Excerpted data:
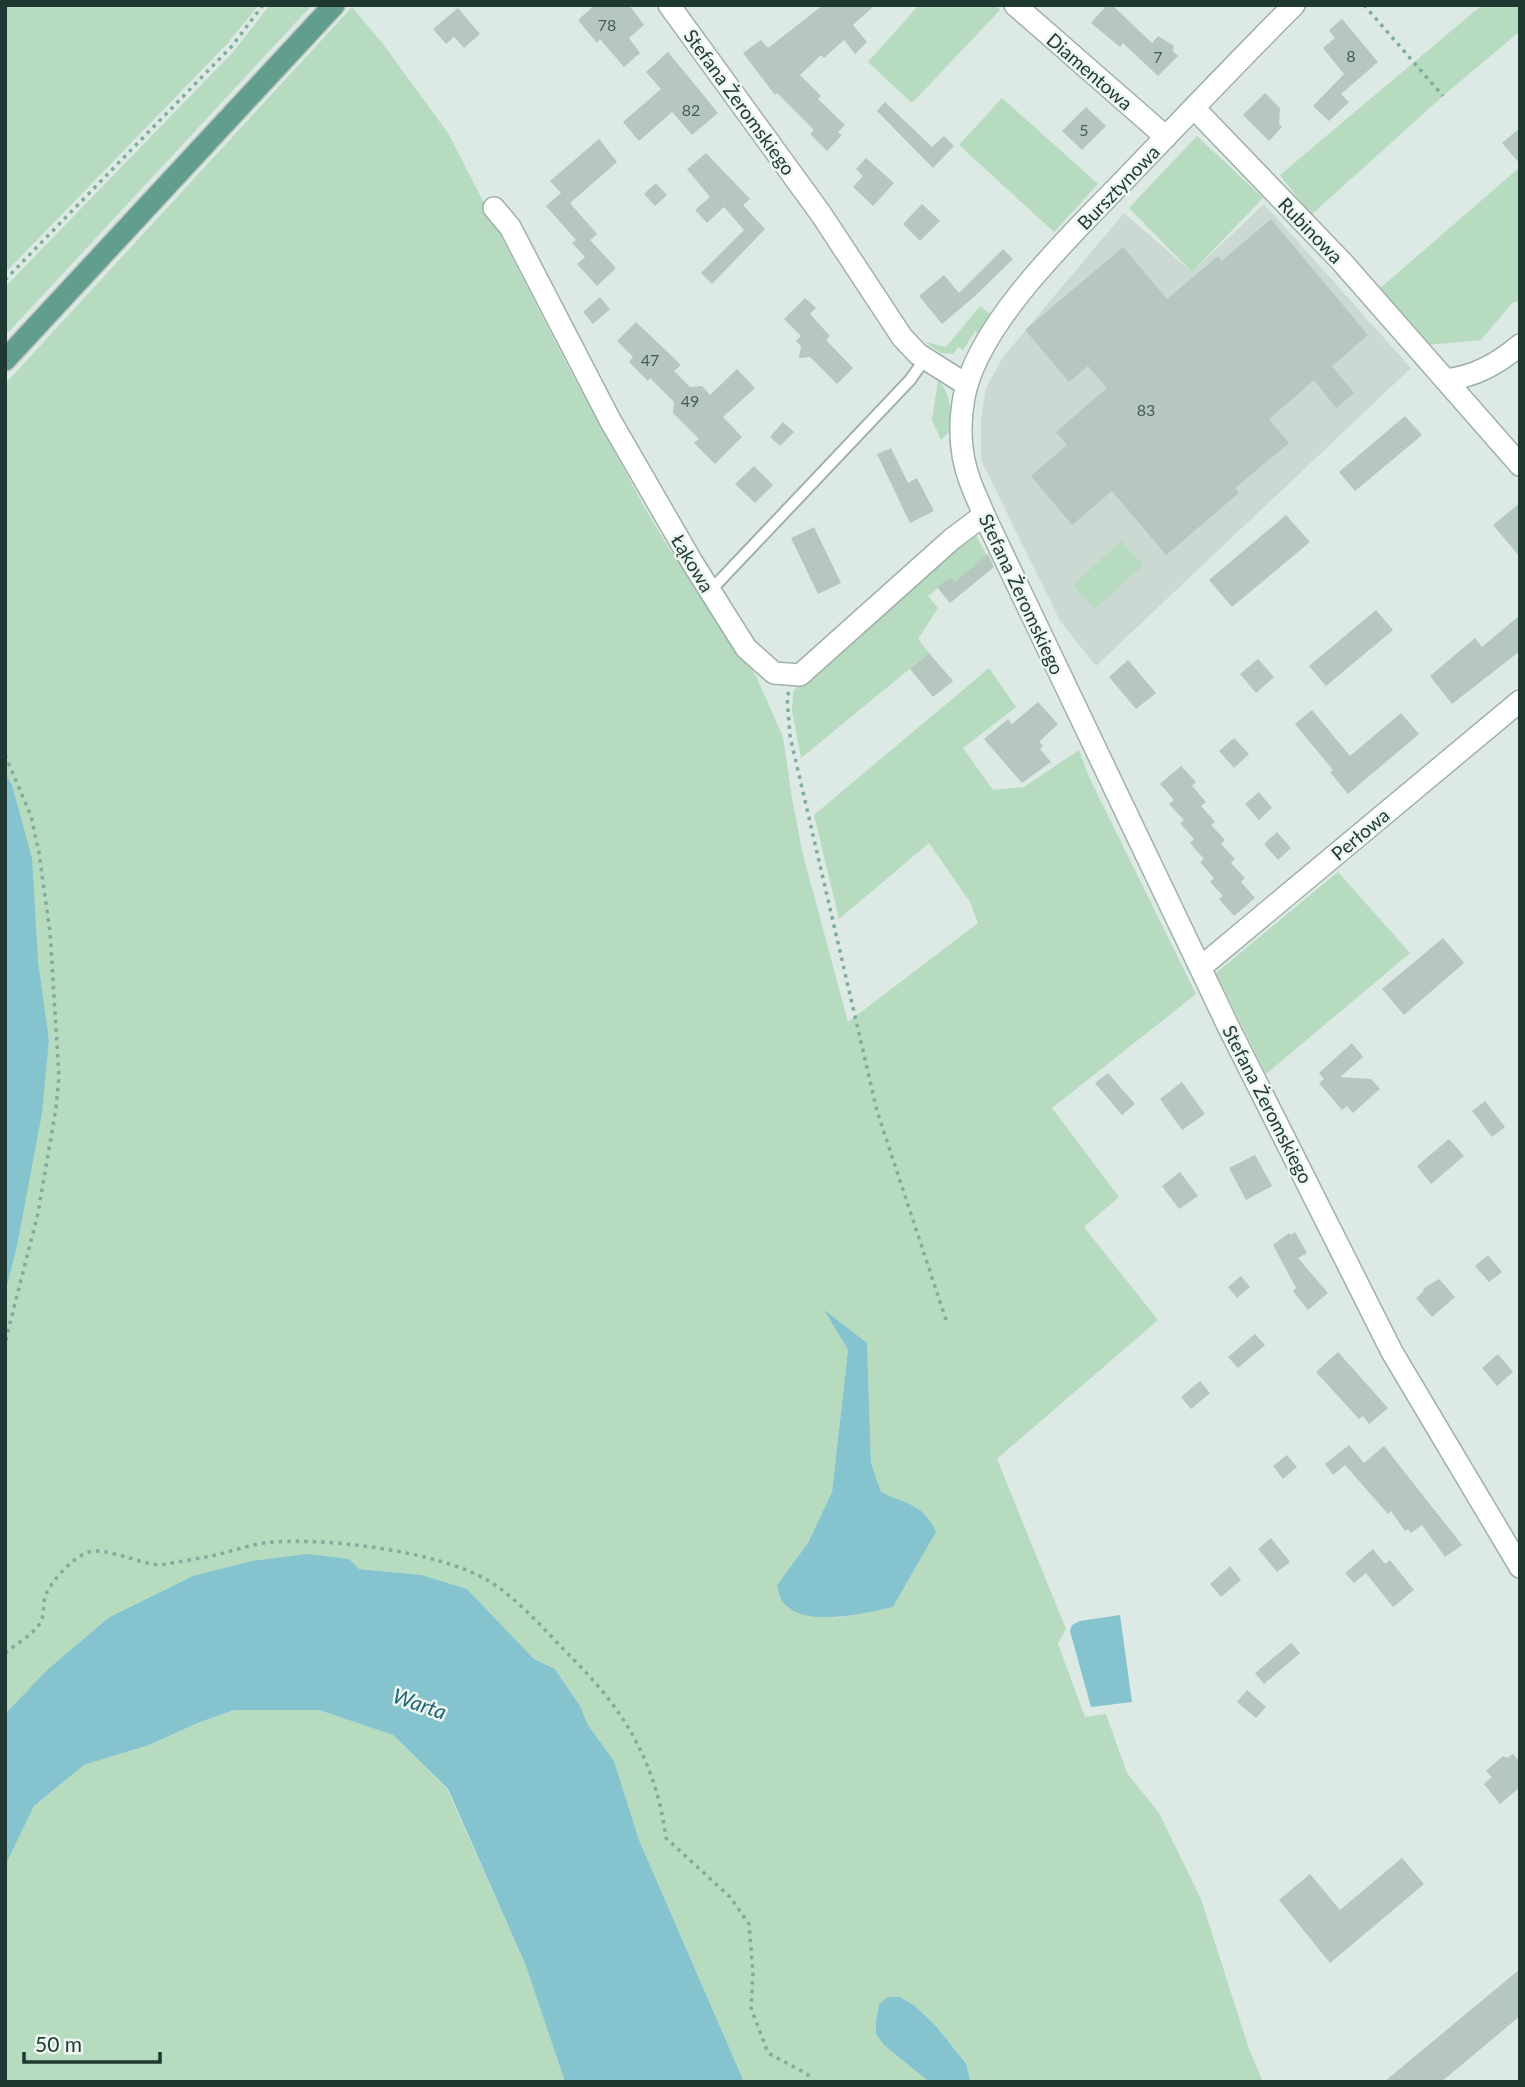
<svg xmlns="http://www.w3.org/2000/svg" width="1525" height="2087" viewBox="0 0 1525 2087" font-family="Lato,sans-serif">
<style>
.built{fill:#ccd9d3}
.green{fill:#b6dbbf;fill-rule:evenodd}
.water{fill:#85c4cf}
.building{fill:#b6c7bf}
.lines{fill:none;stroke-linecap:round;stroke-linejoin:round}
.service-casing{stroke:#a0b0ab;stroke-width:14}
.minor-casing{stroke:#a0b0ab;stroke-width:24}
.primary-casing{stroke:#bcc3c1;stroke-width:24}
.path{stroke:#7eac9d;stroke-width:3.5;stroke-dasharray:3.5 5;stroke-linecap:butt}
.service{stroke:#fff;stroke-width:10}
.minor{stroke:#fff;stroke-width:21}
.primary{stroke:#629e8e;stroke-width:21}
.labels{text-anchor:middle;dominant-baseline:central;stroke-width:5;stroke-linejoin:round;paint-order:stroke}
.number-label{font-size:16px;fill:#455c54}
.street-label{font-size:19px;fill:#1f3831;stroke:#edf6f1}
.water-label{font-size:21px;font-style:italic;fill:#1b6572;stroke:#edf6f1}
</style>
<rect width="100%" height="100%" fill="#dde9e4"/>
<path class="built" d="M1264,204L1411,368L1096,666L1060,621L981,460V420L986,388L1003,357L1124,213L1192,272Z"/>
<g class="green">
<path d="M5,5H259L227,44L5,273Z"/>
<path d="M270,5H312L5,336V287L233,52Z"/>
<path d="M919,5H995L1000,10L912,103L868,62Z"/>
<path d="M1482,5H1520V31L1443,96L1311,215L1280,175Z"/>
<path d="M352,7L383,44L448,133L566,363L645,508L671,552L691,575L756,676L783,737L792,798L802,851L848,1022L978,923L970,902L929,843L839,919L814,815L989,668L1016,707L963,748L993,790L1024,787L1079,750L1089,777L1196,994L1052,1108L1119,1197L1084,1227L1158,1320L997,1459L1066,1629L1058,1644L1085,1717L1106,1714L1127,1773L1159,1813L1201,1899L1249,2049L1263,2082H968L970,2080L966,2062L935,2025L915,2006L900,1997H888L879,2004L876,2021L884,2045L929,2082H744L639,1840L614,1761L588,1725L580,1706L555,1669L534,1659L467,1589L422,1575L359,1569L108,1618L47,1670L5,1714V1293L16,1251L49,1040L12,785L5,773V384ZM825,1312L867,1344L871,1463L881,1493L897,1500L936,1532L893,1607L843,1617L821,1618L777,1585L808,1543L832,1492L848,1350Z"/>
<path d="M1002,98L1098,184L1054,232L959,145Z"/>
<path d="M1197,136L1263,198L1192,272L1129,208Z"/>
<path d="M1520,167V301L1512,303L1481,340L1426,345L1378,290Z"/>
<path d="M980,306L992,315L980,334L975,331L963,350L958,347L953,354L941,353L925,342L946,347Z"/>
<path d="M938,380C951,395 952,412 951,430L941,440L932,420Z"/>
<path d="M974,532L987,556L955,582L951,577L928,596L938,608L918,639L929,653L801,758L792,711L793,692L804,678Z"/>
<path d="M1121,541L1143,565L1095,609L1073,585Z"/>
<path d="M1338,872L1410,953L1266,1074L1216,973Z"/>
<path d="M236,1710H319L393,1735L447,1789L526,1966L565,2082H5V1866L34,1806L84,1765L149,1745L200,1722Z"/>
</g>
<g class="water">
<path d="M5,773L12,785L32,858L38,961L49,1040L42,1113L16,1251L5,1293Z"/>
<path d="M824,1310L867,1343L871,1463L881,1492C907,1505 923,1503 936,1532L893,1607C864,1613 804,1630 782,1601C780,1597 778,1590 777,1585L808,1543L832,1492L848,1350Z"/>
<path d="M307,1554L349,1559L359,1569L422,1575L467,1589L534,1659L555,1669L580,1706L588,1725L614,1761L639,1840L744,2082H565L526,1966L448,1789L393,1735L319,1710H235L200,1722L149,1745L84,1765L34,1806L5,1866V1714L47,1670L108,1618L193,1576L252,1561Z"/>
<path d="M1120,1615L1132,1702L1091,1707L1070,1631L1072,1625L1080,1621Z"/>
<path d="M888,1997H900L915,2006L935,2025L966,2063L970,2080L929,2082L884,2045L876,2034V2021L879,2004Z"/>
</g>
<g class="building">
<path d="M595,5H629L644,25L629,38L640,53L624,67L600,39L597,43L578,20Z"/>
<path d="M823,5H875L853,25L867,42L855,54L844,40L824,58L821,55L800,75L821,96L818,99L845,125L838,132L842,135L827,151L810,134L814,130L777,93L775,95L743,53L761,40L768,48Z"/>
<path d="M1107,5H1112L1152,43L1158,36L1174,46L1173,51L1178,56L1158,76L1123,43L1120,47L1091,23Z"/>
<path d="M458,8L480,34L464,48L454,37L446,44L433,29Z"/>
<path d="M1342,19L1378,62L1341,94L1349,102L1329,121L1313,106L1344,74L1323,48L1335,38L1329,30Z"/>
<path d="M668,52L718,113L692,135L672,112L639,141L623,122L661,89L646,72Z"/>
<path d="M1265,93L1280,108L1279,124L1282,127L1269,141L1243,115Z"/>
<path d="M885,102L932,147L944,136L954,146L933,168L877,111Z"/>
<path d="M1086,107L1106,126L1082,150L1062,131Z"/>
<path d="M1520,128V164L1502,143Z"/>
<path d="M599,139L617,162L570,203L597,234L590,240L616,268L597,286L577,264L585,257L572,243L576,240L546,206L561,193L550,181Z"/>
<path d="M706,153L750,199L743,205L765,229L712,284L701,273L744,230L724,207L707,223L695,210L710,197L687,169Z"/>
<path d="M866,158L894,183L873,206L853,187L863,176L856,169Z"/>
<path d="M656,183L667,195L655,206L644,194Z"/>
<path d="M922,204L940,221L920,241L903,224Z"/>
<path d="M1271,219L1368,335L1332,366L1354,393L1336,408L1314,380L1269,419L1289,443L1235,488L1239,493L1166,555L1112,491L1072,525L1031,476L1067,445L1056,432L1107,388L1088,366L1069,382L1025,330L1123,247L1167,299L1218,256L1222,261Z"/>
<path d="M1003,249L1013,259L975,296L942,324L919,296L944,275L959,293Z"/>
<path d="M600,297L610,309L593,324L583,312Z"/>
<path d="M805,298L816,308L810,314L830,336L826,340L853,368L837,384L810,357L799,358L801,346L796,341L801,336L784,319Z"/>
<path d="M636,322L681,365L674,371L690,387L702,386L710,395L737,369L755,388L723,417L742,437L715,464L694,443L699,439L673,413L674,402L650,378L648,381L629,362L633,357L617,341Z"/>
<path d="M1405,416L1422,435L1355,491L1339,472Z"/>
<path d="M783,422L794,432L780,446L770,437Z"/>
<path d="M891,448L908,483L917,478L934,511L910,523L877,454Z"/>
<path d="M754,466L773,485L755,503L735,484Z"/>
<path d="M1520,503V557L1493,525Z"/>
<path d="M1286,515L1310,542L1232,607L1209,580Z"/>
<path d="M814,527L841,583L818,594L791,538Z"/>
<path d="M988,554L994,567L950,603L937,587L951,577L955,582Z"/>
<path d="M1376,610L1393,630L1326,686L1309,666Z"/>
<path d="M1520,615V651L1452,704L1430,676L1475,638L1482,647Z"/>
<path d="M929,653L953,681L933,697L910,669Z"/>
<path d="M1258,659L1274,677L1256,693L1240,674Z"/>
<path d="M1128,660L1156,693L1136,709L1109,677Z"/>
<path d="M1038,702L1058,724L1039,742L1043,746L1040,749L1051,762L1022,783L984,739L1008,719L1012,724Z"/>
<path d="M1312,710L1350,756L1401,713L1419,734L1348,794L1330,772L1333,770L1295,724Z"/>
<path d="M1234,738L1249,754L1234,768L1219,751Z"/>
<path d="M1181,766L1196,782L1192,786L1206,802L1201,806L1215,822L1211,825L1225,840L1221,844L1235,859L1231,863L1245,878L1241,882L1255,898L1234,916L1219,899L1223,896L1210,882L1214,878L1200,862L1204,859L1190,843L1194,839L1180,823L1184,820L1169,804L1174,800L1160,784Z"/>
<path d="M1259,792L1272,808L1259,820L1245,804Z"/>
<path d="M1277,832L1291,848L1278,860L1264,844Z"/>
<path d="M1443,938L1464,963L1404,1015L1382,989Z"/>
<path d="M1352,1043L1363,1057L1340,1077L1371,1079L1380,1089L1353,1113L1347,1106L1342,1110L1319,1083L1324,1079L1319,1073Z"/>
<path d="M1108,1073L1135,1104L1122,1115L1095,1083Z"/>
<path d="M1182,1082L1205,1114L1182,1130L1160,1099Z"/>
<path d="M1485,1101L1505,1127L1492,1137L1472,1111Z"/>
<path d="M1449,1139L1464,1156L1431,1184L1417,1166Z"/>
<path d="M1255,1155L1272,1186L1246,1200L1229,1168Z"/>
<path d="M1180,1172L1198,1196L1179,1209L1162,1186Z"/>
<path d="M1295,1232L1307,1253L1298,1258L1328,1293L1308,1310L1293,1291L1296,1288L1273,1245L1289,1233L1291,1235Z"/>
<path d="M1488,1255L1502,1272L1489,1282L1475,1266Z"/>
<path d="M1241,1276L1250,1287L1237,1298L1228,1287Z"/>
<path d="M1439,1279L1455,1297L1432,1317L1416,1298L1423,1292L1424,1288Z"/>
<path d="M1255,1334L1265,1345L1238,1368L1228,1357Z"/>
<path d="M1338,1352L1388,1408L1369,1424L1363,1416L1359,1419L1316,1372Z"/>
<path d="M1498,1354L1513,1372L1497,1386L1482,1368Z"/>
<path d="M1200,1381L1210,1393L1191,1409L1181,1397Z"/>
<path d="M1349,1445L1364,1463L1384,1446L1462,1545L1445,1557L1422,1525L1411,1533L1408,1529L1405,1531L1391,1511L1388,1514L1345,1465L1333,1475L1325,1464Z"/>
<path d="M1287,1455L1297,1467L1283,1479L1273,1466Z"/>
<path d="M1271,1538L1290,1562L1277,1572L1258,1549Z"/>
<path d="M1373,1549L1385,1564L1390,1560L1414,1590L1393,1607L1366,1573L1354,1583L1345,1573Z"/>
<path d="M1230,1566L1241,1580L1221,1597L1210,1584Z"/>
<path d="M1291,1643L1300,1653L1264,1684L1255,1673Z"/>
<path d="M1247,1690L1266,1707L1256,1718L1237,1702Z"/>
<path d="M1513,1754L1520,1762V1787L1500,1804L1484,1784L1492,1777L1486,1771L1503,1756L1507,1758Z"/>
<path d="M1402,1858L1424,1884L1330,1963L1279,1900L1310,1874L1340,1910Z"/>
<path d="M1520,1969V2016L1441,2082H1384Z"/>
</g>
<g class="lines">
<defs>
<path id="service" d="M710,591L910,380L925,359"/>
<g id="minor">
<path d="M669,5L821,214L902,337L918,354L967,385"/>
<path d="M1015,5L1166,137"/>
<path d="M1294,5C1240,59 1187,115 1134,170C1080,227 979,319 964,397C959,425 960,455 970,481C974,493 980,504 984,515L1228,1026L1392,1352L1520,1567"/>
<path d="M1194,108L1342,262L1520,465"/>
<path d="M494,208L510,227L610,420L692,562L746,648L774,673L800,675L952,539L984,515"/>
<path d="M1446,380C1476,376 1497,364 1520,345"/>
<path d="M1201,967L1520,701"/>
</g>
<path id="primary" d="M5,360L334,5"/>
</defs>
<use href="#service" class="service-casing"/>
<use href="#minor" class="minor-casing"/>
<use href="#primary" class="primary-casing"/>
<g class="path">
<path d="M1364,5L1443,96"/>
<path d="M5,280L232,46L263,5"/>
<path d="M789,692L787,696L790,736L877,1111L947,1323"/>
<path d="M5,755L31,816L39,853L50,932L59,1077L56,1108L38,1213L5,1343"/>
<path d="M5,1653C16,1644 36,1633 41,1621C45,1613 42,1603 46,1594C53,1579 79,1549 97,1551C118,1552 138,1563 160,1565C177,1562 195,1559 212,1556C229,1552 246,1546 264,1543C320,1536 438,1551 487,1580C517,1597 548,1634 573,1659C626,1712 656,1764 666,1838L730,1897L749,1924L753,1973L751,2008L768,2053L807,2074L813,2082"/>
</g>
<use href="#service" class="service"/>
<use href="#minor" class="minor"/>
<use href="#primary" class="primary"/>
</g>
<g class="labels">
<g class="number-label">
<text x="607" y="24">78</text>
<text x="1351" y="55">8</text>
<text x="1158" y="56">7</text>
<text x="691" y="109">82</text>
<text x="1084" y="129">5</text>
<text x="650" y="359">47</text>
<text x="690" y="400">49</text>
<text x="1146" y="409">83</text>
</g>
<g class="street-label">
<text transform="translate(1090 71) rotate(41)">Diamentowa</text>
<text transform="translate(740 102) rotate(54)">Stefana Żeromskiego</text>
<text transform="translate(1118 187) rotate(-46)">Bursztynowa</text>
<text transform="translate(1311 230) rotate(46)">Rubinowa</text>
<text transform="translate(693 563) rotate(59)">Łąkowa</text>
<text transform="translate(1022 594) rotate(65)">Stefana Żeromskiego</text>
<text transform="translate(1360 834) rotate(-40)">Perłowa</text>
<text transform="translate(1268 1104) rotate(63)">Stefana Żeromskiego</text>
</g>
<g class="water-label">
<text transform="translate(420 1703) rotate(19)">Warta</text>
</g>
</g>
<rect width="1525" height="2087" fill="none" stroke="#1f3831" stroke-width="14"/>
<path d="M24 2052v10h136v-10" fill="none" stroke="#1f3831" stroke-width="3.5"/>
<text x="35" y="2052" font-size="21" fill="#1f3831" stroke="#edf6f1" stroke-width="5" paint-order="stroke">50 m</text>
</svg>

Problem statement: Scan the material above. Return every line containing the string "lines".

Answer to this task:
.lines{fill:none;stroke-linecap:round;stroke-linejoin:round}
<g class="lines">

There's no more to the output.